I was in a sort of a retreat last weekend and no thoughts of you even bothered me a bit (okay fine, maybe a little ‘cause who am I kidding right). I was very happy with how I was handling things and I thought I was already starting to get over you. Come Sunday afternoon with that oddly horrendous dream and everything I’ve worked hard for goes down the drain like sand going through that slit of space inside an hourglass.
I am such a mess and one can only imagine that a person like me has to go through this kind of pain without the ability of expressing it openly. I can’t and don’t want to because I’d rather cry my pain in the confines of my bedroom where no one else hears my sobbing and sees my crying. I don’t want to verbally explain how things are because I will just bawl my eyes out, almost wanting to remove them from my eye sockets. It’s that bad.

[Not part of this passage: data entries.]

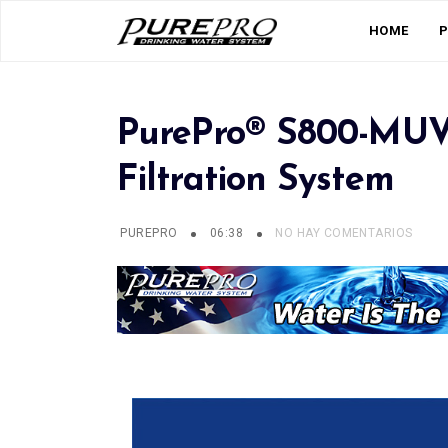
HOME
PurePro® S800-MUV
Filtration System
PUREPRO
06:38
NO HAY COMENTARIOS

I kind of wish you just cheated on me so it would have been better to hate on you and eventually forget about you. But no. Your warm memories reverberate inside my head and consequentially my eyes miss seeing your lovely face. How is it possible to love and hate someone for loving you and making you love her this much? Just… How?
I have been denying myself of the fact that I am still not over you – mainly because I have been telling people that I have (gotten over you) and I, myself, have even believed that self-concocted lie. I will go back to ground zero and make myself feel the pain. I believe that pain needs to be felt in order for it to be eliminated (refer to Unsent Letter #2). I believe one has to cry everything out so there will be no more. I believe I will get over you – sooner or later. I’ll get there. It’s a process and I will trust it.
Someone told me a while ago how strong I am. I do believe that I am strong but strong people get tired too. And I guess right now, I’m just really, really tired. I’m tired of hiding all these feelings – these feelings that slowly break me and immediately tear me apart.
I love you but/and I hate you for putting me through this.
But mostly I miss you and I just wanna see your face in the end.